To enable publishing:
- Create an npm access token for the
qaosmonkeypackage. - Add it to the GitHub repository secrets as
NPM_TOKEN. - Push a version tag such as
v0.1.1, create and publish a GitHub Release, or run the workflow manually from GitHub Actions.
You can verify the package contents locally with:
npm pack --dry-runDependency Links
The published qaosmonkey package currently uses Node.js built-ins for its core runtime and calls external tools or APIs through configuration. These are the main projects and services QAosMonkey integrates with:
- Node.js for the CLI runtime.
- agent-device as the default iOS/Android device driver.

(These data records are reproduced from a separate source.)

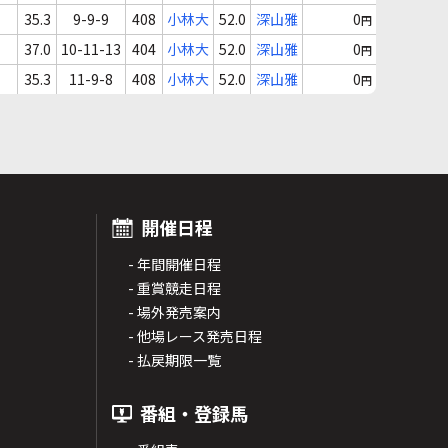
35.3
9-9-9
408
小林大
52.0
深山雅
0
円
37.0
10-11-13
404
小林大
52.0
深山雅
0
円
35.3
11-9-8
408
小林大
52.0
深山雅
0
円
開催日程
- 年間開催日程
- 重賞競走日程
- 場外発売案内
- 他場レース発売日程
- 払戻期限一覧
番組・登録馬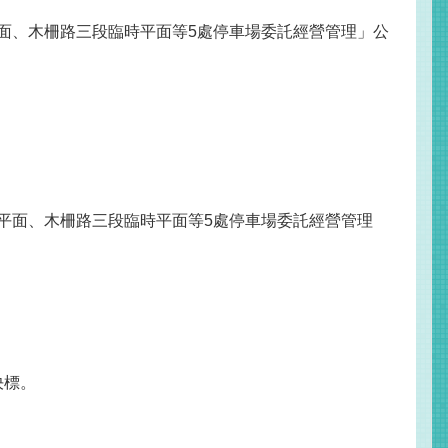
平面、木柵路三段臨時平面等5處停車場委託經營管理」公
新平面、木柵路三段臨時平面等5處停車場委託經營管理
決標。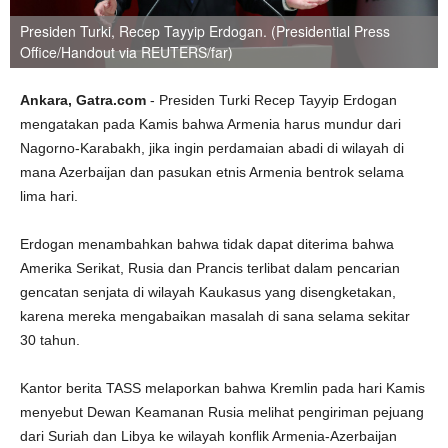
Presiden Turki, Recep Tayyip Erdogan. (Presidential Press
Office/Handout via REUTERS/far)
Ankara, Gatra.com
- Presiden Turki Recep Tayyip Erdogan
mengatakan pada Kamis bahwa Armenia harus mundur dari
Nagorno-Karabakh, jika ingin perdamaian abadi di wilayah di
mana Azerbaijan dan pasukan etnis Armenia bentrok selama
lima hari.
Erdogan menambahkan bahwa tidak dapat diterima bahwa
Amerika Serikat, Rusia dan Prancis terlibat dalam pencarian
gencatan senjata di wilayah Kaukasus yang disengketakan,
karena mereka mengabaikan masalah di sana selama sekitar
30 tahun.
Kantor berita TASS melaporkan bahwa Kremlin pada hari Kamis
menyebut Dewan Keamanan Rusia melihat pengiriman pejuang
dari Suriah dan Libya ke wilayah konflik Armenia-Azerbaijan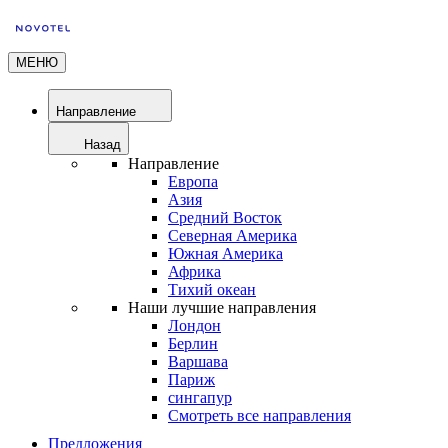
МЕНЮ
Направление
Назад
Направление
Европа
Азия
Средний Восток
Северная Америка
Южная Америка
Африка
Тихий океан
Наши лучшие направления
Лондон
Берлин
Варшава
Париж
сингапур
Смотреть все направления
Предложения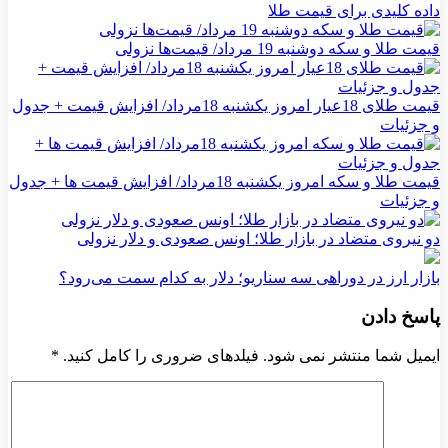
داده کلیدی برای قیمت طلا
قیمت طلا و سکه دوشنبه 19 مرداد/ قیمت‌ها نزولی
قیمت طلای 18عیار امروز یکشنبه 18مرداد/ افزایش قیمت + جدول
و جزئیات
قیمت طلا و سکه امروز یکشنبه 18مرداد/ افزایش قیمت ها + جدول
و جزئیات
دو نیروی متضاد در بازار طلا؛ اونس صعودی و دلار نزولی
بازار ارز در دوراهی سه سناریو؛ دلار به کدام سمت می‌رود؟
پاسخ دادن
ایمیل شما منتشر نمی شود. فیلدهای ضروری را کامل کنید.
*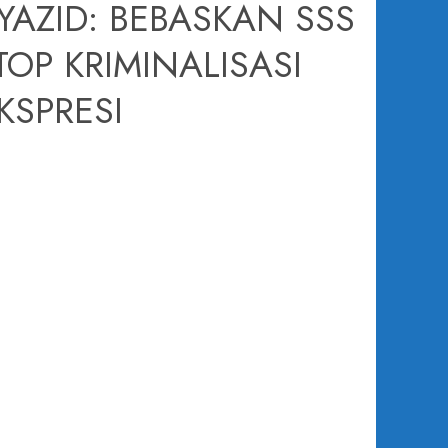
 YAZID: BEBASKAN SSS
OP KRIMINALISASI
KSPRESI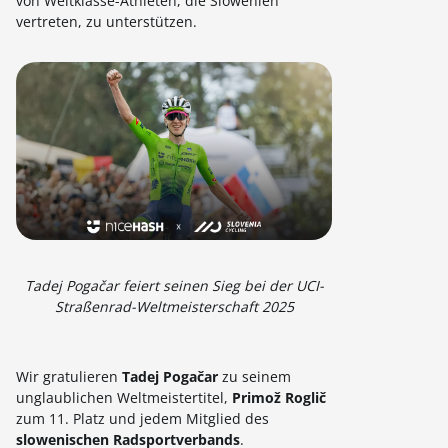
von Weltklasse-Athleten, die Slowenien
vertreten, zu unterstützen.
Tadej Pogačar feiert seinen Sieg bei der UCI-
Straßenrad-Weltmeisterschaft 2025
Wir gratulieren
Tadej Pogačar
zu seinem
unglaublichen Weltmeistertitel,
Primož Roglič
zum 11. Platz und jedem Mitglied des
slowenischen Radsportverbands
.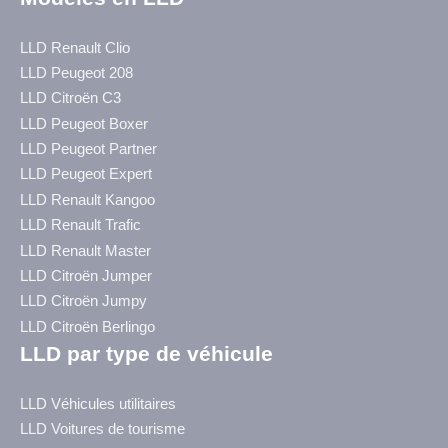
LLD Renault Clio
LLD Peugeot 208
LLD Citroën C3
LLD Peugeot Boxer
LLD Peugeot Partner
LLD Peugeot Expert
LLD Renault Kangoo
LLD Renault Trafic
LLD Renault Master
LLD Citroën Jumper
LLD Citroën Jumpy
LLD Citroën Berlingo
LLD par type de véhicule
LLD Véhicules utilitaires
LLD Voitures de tourisme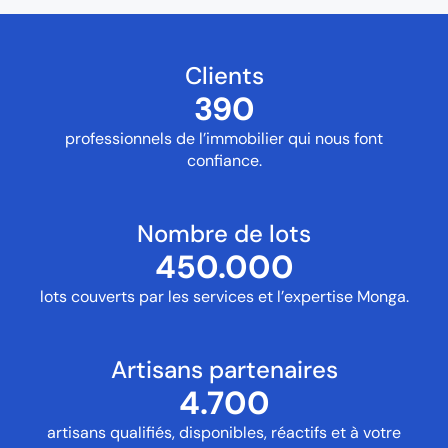
Clients
390
professionnels de l’immobilier qui nous font
confiance.
Nombre de lots
450.000
lots couverts par les services et l’expertise Monga.
Artisans partenaires
4.700
artisans qualifiés, disponibles, réactifs et à votre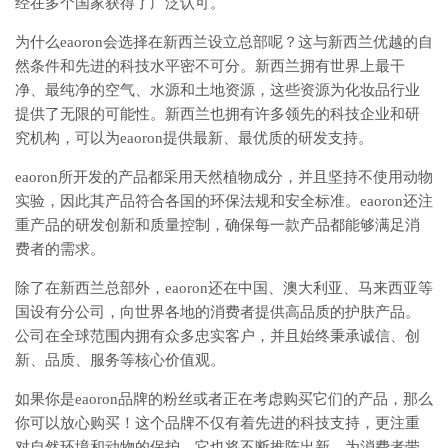
经在多个国家获得了广泛认可。
为什么eaoron会选择在新西兰设立总部呢？这与新西兰优越的自
然条件和先进的科技水平密不可分。新西兰拥有世界上最干
净、最纯净的空气、水源和土地资源，这些资源为化妆品行业
提供了无限的可能性。新西兰也拥有许多领先的科技企业和研
究机构，可以为eaoron提供最新、最优质的研发支持。
eaoron所开发的产品都采用天然植物成分，并且坚持不使用动物
实验，因此其产品符合各国的环保法规和安全标准。eaoron还注
重产品的研发创新和质量控制，确保每一款产品都能够满足消
费者的需求。
除了在新西兰总部外，eaoron还在中国、澳大利亚、马来西亚等
国设有分公司，向世界各地的消费者提供高品质的护肤产品。
公司在全球范围内拥有众多忠实客户，并且始终秉承诚信、创
新、品质、服务等核心价值观。
如果你是eaoron品牌的粉丝或者正在考虑购买它们的产品，那么
你可以放心购买！这个品牌不仅有着先进的科技支持，更注重
对自然环境和动物的保护。它也将不断推陈出新，为消费者带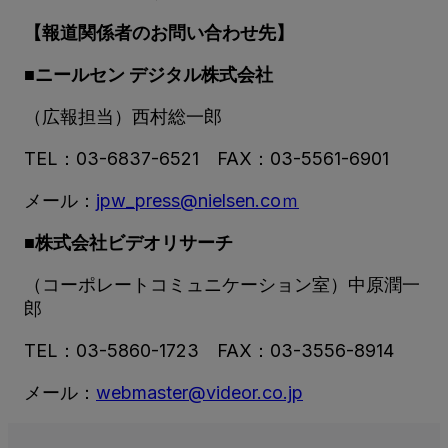
【報道関係者のお問い合わせ先】
■ニールセン デジタル株式会社
（広報担当）西村総一郎
TEL：03-6837-6521 FAX：03-5561-6901
メール：
jpw_press@nielsen.coｍ
■株式会社ビデオリサーチ
（コーポレートコミュニケーション室）中原潤一
郎
TEL：03-5860-1723 FAX：03-3556-8914
メール：
webmaster@videor.co.jp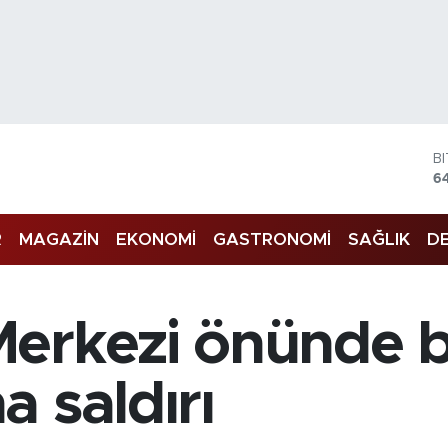
B
6
D
4
R
MAGAZİN
EKONOMİ
GASTRONOMİ
SAĞLIK
DE
E
5
S
6
G
erkezi önünde b
6
B
1
 saldırı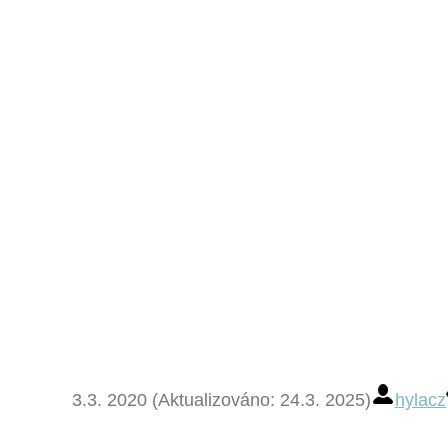
3.3. 2020 (Aktualizováno: 24.3. 2025)
hylacz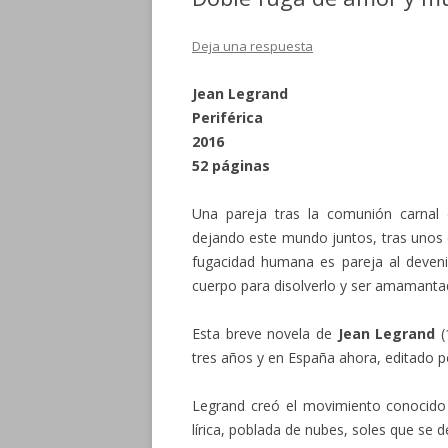
Deja una respuesta
Jean Legrand
Periférica
2016
52 páginas
Una pareja tras la comunión carnal 
dejando este mundo juntos, tras unos
fugacidad humana es pareja al deveni
cuerpo para disolverlo y ser amamantad
Esta breve novela de
Jean Legrand
(
tres años y en España ahora, editado p
Legrand creó el movimiento conocido 
lírica, poblada de nubes, soles que se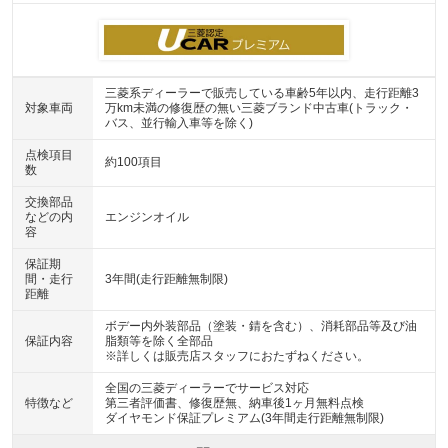
三菱系ディーラーで販売している車齢5年以内、走行距離3
対象車両
万km未満の修復歴の無い三菱ブランド中古車(トラック・
バス、並行輸入車等を除く)
点検項目
約100項目
数
交換部品
などの内
エンジンオイル
容
保証期
間・走行
3年間(走行距離無制限)
距離
ボデー内外装部品（塗装・錆を含む）、消耗部品等及び油
保証内容
脂類等を除く全部品
※詳しくは販売店スタッフにおたずねください。
全国の三菱ディーラーでサービス対応
特徴など
第三者評価書、修復歴無、納車後1ヶ月無料点検
ダイヤモンド保証プレミアム(3年間走行距離無制限)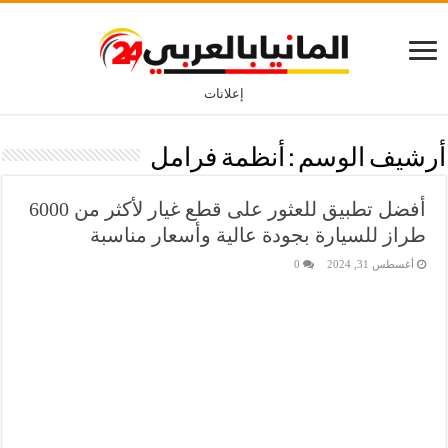
إعلانات
أرشيف الوسم :
أنظمة فرامل
أفضل تطبيق للعثور على قطع غيار لأكثر من 6000
طراز للسيارة بجودة عالية وأسعار مناسبة
أغسطس 31, 2024
0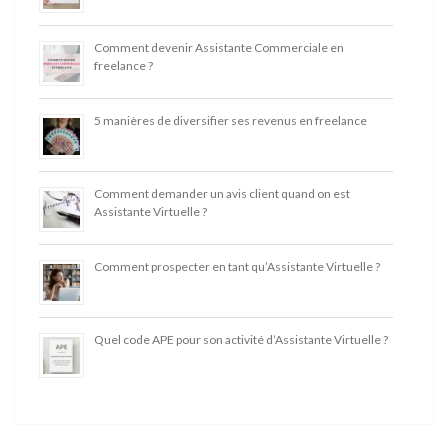
Comment devenir Assistante Commerciale en
freelance ?
5 manières de diversifier ses revenus en freelance
Comment demander un avis client quand on est
Assistante Virtuelle ?
Comment prospecter en tant qu’Assistante Virtuelle ?
Quel code APE pour son activité d’Assistante Virtuelle ?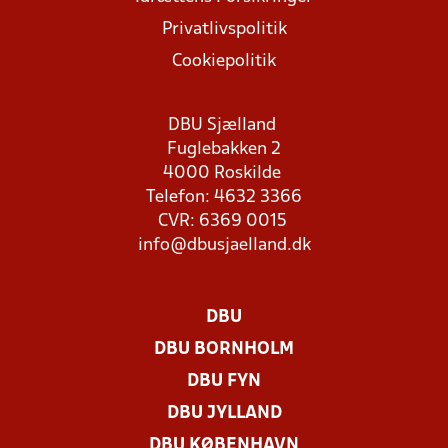
Privatlivspolitik
Cookiepolitik
DBU Sjælland
Fuglebakken 2
4000 Roskilde
Telefon: 4632 3366
CVR: 6369 0015
info@dbusjaelland.dk
DBU
DBU BORNHOLM
DBU FYN
DBU JYLLAND
DBU KØBENHAVN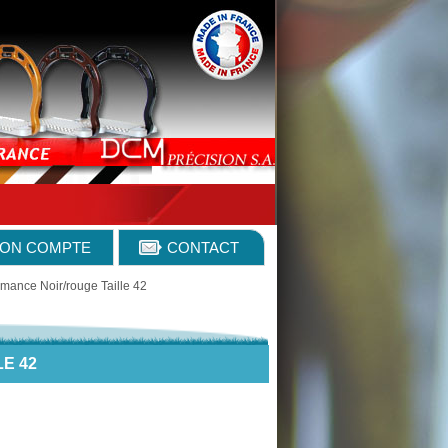
ON COMPTE
CONTACT
rmance Noir/rouge Taille 42
E 42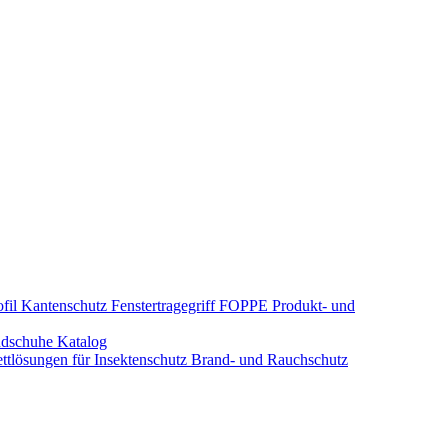
fil Kantenschutz
Fenstertragegriff
FOPPE Produkt- und
dschuhe
Katalog
tlösungen für Insektenschutz
Brand- und Rauchschutz​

- Maestro as the optional fallback driver.
- OpenAI API for OpenAI-compatible model providers.
- Anthropic Claude API for Anthropic model providers.
- Codex CLI for local CLI-based model execution.
- Claude Code for local CLI-based model execution.
The documentation website is a separate private package under website/. Its main dependencies are:
- Docusaurus for the documentation site.
- React and React DOM for the website UI.
- MDX for docs content.
- clsx for conditional CSS class names.
- Prism React Renderer for code highlighting.
For dependency license notes, see THIRD_PARTY_LICENSES_SUMMARY.md.